At the moment, it looks like LULU is hesitating to go either way.
- The first support level is the 50-day SMA which would take the stock to just below $370. If it breaks below this level, you’ll look at the 100-day SMA as the next support level. There are clear support and resistance levels when you look back at past price action. These are represented by the pink horizontal lines. LULU’s stock price could remain within any moving average that acts as support and the upper resistance line for a while.
- If the stock drops to the 50-day SMA and bounces back up, it could be a potential short-term trade with an entry just above $370 and a profit target of $387, which is a resistance level. Place a stop just below the 50-day SMA.

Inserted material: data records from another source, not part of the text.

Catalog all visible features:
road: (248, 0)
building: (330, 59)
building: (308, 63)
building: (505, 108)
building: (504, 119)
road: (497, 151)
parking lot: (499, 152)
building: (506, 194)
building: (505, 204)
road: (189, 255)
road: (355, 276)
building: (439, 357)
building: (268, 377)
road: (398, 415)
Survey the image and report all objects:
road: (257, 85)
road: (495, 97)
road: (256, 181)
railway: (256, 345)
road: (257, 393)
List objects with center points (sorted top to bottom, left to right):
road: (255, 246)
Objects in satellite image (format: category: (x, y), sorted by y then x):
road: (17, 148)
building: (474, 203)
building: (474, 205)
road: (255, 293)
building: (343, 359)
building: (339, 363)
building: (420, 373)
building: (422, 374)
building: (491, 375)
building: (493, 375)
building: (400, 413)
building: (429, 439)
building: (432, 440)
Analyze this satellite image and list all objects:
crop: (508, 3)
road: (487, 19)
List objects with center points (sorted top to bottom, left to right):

- If you are considering a longer-term trade, turn to the weekly chart and make sure that the 100- and 200-week SMAs are turning upward.
Other Stocks From the Scan
Here are some of the other stocks that showed up on the large-cap SCTR scan. Note: The SCTR scan has been modified to include ETFs.
Baidu, Inc. (BIDU)
CrowdStrike Holdings, Inc. (CRWD)
Snowflake, Inc. (SNOW)
Las Vegas Sands Corp. (LVS)
Microchip Technology, Inc. (MCHP)
Vanguard Total World Stock ETF (VT)
iShares MSCI ACWI ETF (ACWI)
Looking Back at WYNN
In last week’s SCTR scan article, the featured stock was Wynn Resorts (WYNN). Let’s look at how that stock is performing.
WYNN is still trading below its 50-day SMA, which is acting as a pretty strong resistance level. The SCTR is still above 70 and relative strength is relatively flat. The stock could continue trading sideways for a while. As long as the trading conditions are still valid, it’s worth keeping the stock in your ChartLists.
SCTR Crossing Scan
[country is US] and [sma(20,volume) > 100000] and [[SCTR.us.etf x 76] or [SCTR.large x 76] or [SCTR.us.etf x 78] or [SCTR.large x 78] or [SCTR.us.etf x 80] or [SCTR.large x80]]
Credit goes to Greg Schnell, CMT, MFTA.
Disclaimer: This blog is for educational purposes only and should not be construed as financial advice. The ideas and strategies should never be used without first assessing your own personal and financial situation, or without consulting a financial professional.